然而他的视线却久久落在盛锦年手中的汤碗里,越发专注。薄唇抿成了一条僵硬严肃的线条,冷冰冰的问道。“这是什么?”
“回太子的话,这是……”
“是臣妾驱寒的汤药。”芸嫱紧忙抢过盛锦年的话头,虽然她对这位盛小姐谈不上多有好感,但卫锦尧那摆在脸上的情绪,她还真担心盛锦年会被他殃及无辜。
听了芸嫱的话,卫锦尧眸中寒气更甚,转而看着她,声音却是温柔了许多,关切道。“你病了?”
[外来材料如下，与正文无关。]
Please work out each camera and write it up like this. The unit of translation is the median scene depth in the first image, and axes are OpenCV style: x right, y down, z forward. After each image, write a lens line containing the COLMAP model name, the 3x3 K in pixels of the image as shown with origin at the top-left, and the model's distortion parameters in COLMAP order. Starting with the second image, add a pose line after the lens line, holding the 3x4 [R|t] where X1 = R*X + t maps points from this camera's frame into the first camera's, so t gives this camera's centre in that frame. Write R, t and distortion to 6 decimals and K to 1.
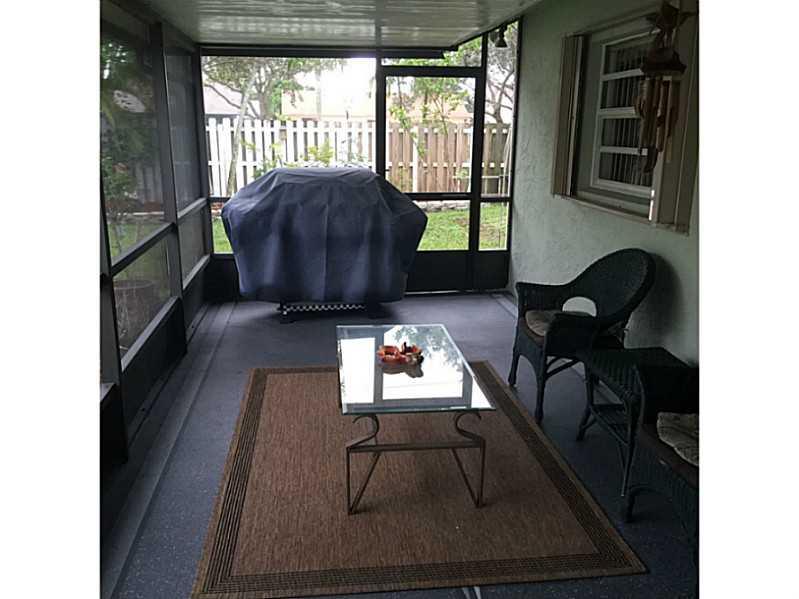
lens RADIAL K [[671.1, 0, 399.5], [0, 671.1, 299.5], [0, 0, 1]] dist [0.059543, -0.018102]
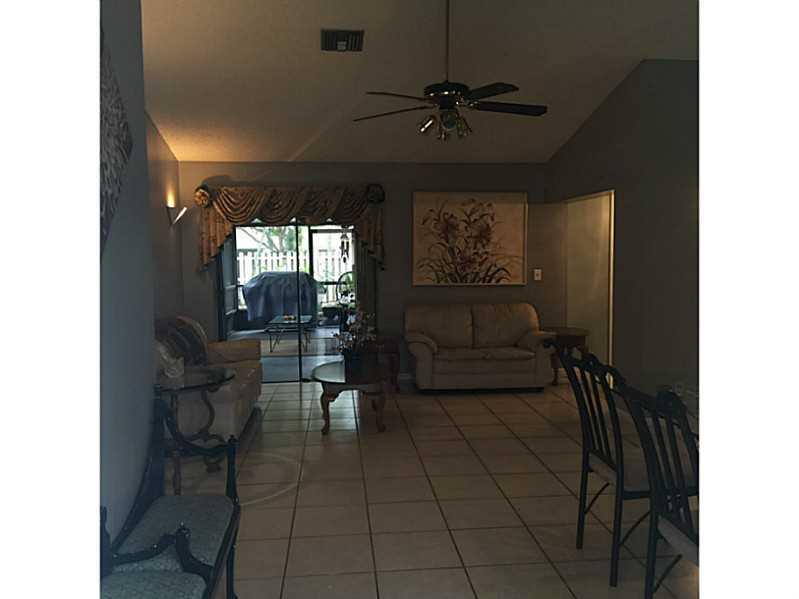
lens RADIAL K [[671.1, 0, 399.5], [0, 671.1, 299.5], [0, 0, 1]] dist [0.059543, -0.018102]
pose [[0.999293, -0.016744, -0.033654, 0.365412], [0.010233, 0.982673, -0.185064, 0.343708], [0.036169, 0.184589, 0.982150, -1.291716]]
芸嫱摇头,说。“是臣妾初来这兰荠之时,精通医术的盛小姐担心臣妾恐有寒气入体,所以一片好意便准备了这驱寒的汤药,以保日后臣妾身子无恙。”
卫锦尧的视线辗转回汤碗里,又若有所思的盯了一会儿,抬手,端起那碗黑色的汤水至鼻底闻了闻,眼意深沉。“冷牙知道吗?”他冲盛锦年质问道。
盛瑾年眼神一晃,略有顾及的仰了卫锦尧一眼,喏喏回道,“王爷尚且不知。”
盛锦年话音刚落,就看见自己刚熬好的汤药被洒进了一旁的雪地里,滚烫的汤水将平整的雪地陷进去一大块,那一黑一白强烈得直扎眼。
尽管汤碗丢在厚厚的雪地里没有发出一丁点儿的声响,但却无声胜有声,当即吓懵了芸嫱和盛锦年,一个不敢吱声,一个不敢抬头。
“那是谁给你的胆子,竟敢给娘娘胡乱喂药?”卫锦尧一声暴喝,脸色铁青的瞪着盛锦年,那愤恨的眼神就像跟她有血海深仇似的,恨不得将她千刀万剐。“兰荠王妃乃是本宫的皇妹,金枝玉叶之躯,岂是你胡乱下药就能对付的?她若有个三长两短,别说是你,你父亲,乃至于那冷牙的项上人头又如何担待得起?”